WHAT TO PRODUCE => Wherever "OpenAI" appears in the records below, copy the line that holds it.

════════════════════

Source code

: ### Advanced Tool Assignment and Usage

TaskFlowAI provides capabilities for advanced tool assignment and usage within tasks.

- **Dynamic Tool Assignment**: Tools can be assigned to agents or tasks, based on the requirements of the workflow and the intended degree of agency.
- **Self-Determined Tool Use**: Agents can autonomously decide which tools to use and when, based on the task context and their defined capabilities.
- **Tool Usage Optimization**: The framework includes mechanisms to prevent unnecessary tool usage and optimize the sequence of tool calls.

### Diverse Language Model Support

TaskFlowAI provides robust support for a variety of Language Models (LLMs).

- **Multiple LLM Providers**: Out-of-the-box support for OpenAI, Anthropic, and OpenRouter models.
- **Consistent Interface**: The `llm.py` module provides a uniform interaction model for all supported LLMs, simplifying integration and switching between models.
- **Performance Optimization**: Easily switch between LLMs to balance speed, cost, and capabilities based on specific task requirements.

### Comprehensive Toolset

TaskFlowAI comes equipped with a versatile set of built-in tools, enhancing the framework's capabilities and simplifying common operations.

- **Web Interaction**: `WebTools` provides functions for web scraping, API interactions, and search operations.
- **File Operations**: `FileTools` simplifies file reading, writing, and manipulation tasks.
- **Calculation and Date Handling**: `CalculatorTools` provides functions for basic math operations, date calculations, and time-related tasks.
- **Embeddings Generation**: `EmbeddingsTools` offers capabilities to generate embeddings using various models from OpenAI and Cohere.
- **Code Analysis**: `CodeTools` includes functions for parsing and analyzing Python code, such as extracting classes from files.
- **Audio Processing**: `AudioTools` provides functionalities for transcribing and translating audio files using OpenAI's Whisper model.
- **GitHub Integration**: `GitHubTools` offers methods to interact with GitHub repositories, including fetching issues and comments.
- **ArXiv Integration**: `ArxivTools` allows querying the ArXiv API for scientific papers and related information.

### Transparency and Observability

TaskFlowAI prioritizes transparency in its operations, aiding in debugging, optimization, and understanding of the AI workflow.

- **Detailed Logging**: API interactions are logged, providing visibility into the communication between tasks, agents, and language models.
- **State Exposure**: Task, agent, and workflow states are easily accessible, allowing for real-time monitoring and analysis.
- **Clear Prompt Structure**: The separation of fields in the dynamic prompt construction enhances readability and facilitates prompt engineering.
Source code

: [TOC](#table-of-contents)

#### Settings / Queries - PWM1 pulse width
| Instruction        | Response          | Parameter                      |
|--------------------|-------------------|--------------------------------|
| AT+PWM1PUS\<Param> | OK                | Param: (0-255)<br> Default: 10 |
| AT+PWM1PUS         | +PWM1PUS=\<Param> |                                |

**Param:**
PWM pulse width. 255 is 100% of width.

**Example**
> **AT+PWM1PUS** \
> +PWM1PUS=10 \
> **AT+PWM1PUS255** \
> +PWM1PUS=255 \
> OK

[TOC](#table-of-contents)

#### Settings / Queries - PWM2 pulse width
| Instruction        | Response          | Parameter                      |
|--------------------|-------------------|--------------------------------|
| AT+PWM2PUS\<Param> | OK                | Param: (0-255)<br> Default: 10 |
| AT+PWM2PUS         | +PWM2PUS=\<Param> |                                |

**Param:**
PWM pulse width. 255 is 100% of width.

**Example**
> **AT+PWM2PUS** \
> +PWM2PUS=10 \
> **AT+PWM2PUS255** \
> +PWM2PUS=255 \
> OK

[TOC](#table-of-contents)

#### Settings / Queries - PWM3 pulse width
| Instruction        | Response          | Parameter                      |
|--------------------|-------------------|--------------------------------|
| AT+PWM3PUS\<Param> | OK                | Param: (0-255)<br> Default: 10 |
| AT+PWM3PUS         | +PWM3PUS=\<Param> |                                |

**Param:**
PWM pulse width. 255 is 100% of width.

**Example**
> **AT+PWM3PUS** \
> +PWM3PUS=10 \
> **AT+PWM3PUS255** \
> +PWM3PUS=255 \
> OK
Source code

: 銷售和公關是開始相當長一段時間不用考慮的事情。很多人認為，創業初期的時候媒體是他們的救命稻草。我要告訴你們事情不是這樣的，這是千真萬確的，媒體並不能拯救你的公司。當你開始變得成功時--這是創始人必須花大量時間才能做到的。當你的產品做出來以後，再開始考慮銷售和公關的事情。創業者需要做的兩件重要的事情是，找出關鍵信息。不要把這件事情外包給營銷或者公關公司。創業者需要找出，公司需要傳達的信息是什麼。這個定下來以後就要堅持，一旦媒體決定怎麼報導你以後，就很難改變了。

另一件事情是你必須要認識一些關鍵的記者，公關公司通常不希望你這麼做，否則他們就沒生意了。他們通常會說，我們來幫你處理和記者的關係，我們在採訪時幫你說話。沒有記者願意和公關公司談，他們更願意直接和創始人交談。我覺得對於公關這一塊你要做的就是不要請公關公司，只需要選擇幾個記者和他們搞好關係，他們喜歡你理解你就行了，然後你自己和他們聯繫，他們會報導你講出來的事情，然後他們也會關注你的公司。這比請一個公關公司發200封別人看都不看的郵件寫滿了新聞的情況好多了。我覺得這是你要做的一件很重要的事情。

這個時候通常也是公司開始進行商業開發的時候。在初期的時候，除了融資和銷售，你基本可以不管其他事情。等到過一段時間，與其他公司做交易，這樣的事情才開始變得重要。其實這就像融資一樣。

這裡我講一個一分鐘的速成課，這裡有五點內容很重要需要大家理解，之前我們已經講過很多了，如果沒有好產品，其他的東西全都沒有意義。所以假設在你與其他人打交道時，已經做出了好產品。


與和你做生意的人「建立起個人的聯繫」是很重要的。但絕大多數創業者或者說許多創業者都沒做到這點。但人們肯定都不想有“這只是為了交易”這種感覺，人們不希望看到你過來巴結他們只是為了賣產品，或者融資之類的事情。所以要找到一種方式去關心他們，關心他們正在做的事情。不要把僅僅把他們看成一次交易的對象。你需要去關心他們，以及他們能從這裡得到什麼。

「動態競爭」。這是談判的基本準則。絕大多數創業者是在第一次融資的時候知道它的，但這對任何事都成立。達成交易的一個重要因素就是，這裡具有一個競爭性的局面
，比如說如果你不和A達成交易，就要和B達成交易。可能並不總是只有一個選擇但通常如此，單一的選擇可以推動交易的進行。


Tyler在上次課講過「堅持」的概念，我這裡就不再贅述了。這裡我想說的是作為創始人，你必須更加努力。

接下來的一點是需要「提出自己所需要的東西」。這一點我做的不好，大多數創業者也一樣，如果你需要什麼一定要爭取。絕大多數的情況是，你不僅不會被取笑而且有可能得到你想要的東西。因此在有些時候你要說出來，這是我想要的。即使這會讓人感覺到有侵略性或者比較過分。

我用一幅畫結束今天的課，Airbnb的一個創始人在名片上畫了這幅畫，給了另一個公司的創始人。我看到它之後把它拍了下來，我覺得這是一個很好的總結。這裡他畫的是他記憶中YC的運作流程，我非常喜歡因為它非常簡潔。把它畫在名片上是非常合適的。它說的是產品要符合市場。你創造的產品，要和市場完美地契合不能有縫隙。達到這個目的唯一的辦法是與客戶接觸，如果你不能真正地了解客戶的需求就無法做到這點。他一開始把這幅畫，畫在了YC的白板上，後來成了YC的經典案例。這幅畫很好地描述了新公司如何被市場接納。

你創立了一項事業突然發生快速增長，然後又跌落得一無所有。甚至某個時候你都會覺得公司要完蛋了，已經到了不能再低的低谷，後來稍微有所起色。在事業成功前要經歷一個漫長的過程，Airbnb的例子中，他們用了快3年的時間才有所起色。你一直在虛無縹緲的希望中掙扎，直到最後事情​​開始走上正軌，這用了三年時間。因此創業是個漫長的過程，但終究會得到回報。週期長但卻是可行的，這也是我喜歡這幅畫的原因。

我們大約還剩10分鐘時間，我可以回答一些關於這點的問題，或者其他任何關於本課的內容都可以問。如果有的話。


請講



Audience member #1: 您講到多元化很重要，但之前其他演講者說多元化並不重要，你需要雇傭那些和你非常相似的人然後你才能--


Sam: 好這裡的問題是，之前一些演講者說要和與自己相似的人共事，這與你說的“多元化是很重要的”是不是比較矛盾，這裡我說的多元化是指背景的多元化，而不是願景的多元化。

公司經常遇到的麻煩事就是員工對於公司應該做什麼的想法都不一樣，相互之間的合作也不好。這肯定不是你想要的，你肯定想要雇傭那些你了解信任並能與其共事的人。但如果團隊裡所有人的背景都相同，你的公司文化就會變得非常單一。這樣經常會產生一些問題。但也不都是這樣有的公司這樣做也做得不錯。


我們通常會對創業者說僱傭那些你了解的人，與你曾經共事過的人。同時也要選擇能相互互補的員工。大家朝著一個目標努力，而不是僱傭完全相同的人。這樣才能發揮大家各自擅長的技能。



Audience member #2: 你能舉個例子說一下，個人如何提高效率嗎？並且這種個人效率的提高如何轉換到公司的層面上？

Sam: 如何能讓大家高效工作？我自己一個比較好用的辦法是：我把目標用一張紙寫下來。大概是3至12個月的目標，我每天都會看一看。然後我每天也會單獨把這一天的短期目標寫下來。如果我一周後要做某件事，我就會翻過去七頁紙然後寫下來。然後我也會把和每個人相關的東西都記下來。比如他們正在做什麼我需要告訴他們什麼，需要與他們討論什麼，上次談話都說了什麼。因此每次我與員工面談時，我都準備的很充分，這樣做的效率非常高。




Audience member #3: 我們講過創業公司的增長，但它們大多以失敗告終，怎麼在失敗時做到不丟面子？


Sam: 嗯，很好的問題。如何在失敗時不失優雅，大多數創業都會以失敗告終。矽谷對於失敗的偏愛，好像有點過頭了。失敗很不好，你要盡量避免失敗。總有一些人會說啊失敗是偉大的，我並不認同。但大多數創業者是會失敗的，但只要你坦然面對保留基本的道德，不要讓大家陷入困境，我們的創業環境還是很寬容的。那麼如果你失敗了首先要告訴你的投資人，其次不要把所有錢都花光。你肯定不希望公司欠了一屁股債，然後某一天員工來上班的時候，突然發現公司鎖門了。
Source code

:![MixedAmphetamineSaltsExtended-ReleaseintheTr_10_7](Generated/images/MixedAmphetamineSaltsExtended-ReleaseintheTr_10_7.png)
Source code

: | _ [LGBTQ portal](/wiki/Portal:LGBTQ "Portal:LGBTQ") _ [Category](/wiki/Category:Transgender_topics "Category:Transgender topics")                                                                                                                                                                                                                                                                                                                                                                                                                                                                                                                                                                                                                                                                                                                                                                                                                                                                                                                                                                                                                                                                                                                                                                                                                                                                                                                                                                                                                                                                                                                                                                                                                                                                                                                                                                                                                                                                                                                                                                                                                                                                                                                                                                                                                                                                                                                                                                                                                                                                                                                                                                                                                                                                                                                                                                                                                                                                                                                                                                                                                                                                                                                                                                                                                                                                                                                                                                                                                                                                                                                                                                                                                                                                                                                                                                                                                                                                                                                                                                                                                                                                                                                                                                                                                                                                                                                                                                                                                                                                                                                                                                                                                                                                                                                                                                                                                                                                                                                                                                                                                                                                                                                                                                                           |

════════════════════

WORKED SOLUTION =>
- **Multiple LLM Providers**: Out-of-the-box support for OpenAI, Anthropic, and OpenRouter models.
- **Embeddings Generation**: `EmbeddingsTools` offers capabilities to generate embeddings using various models from OpenAI and Cohere.
- **Audio Processing**: `AudioTools` provides functionalities for transcribing and translating audio files using OpenAI's Whisper model.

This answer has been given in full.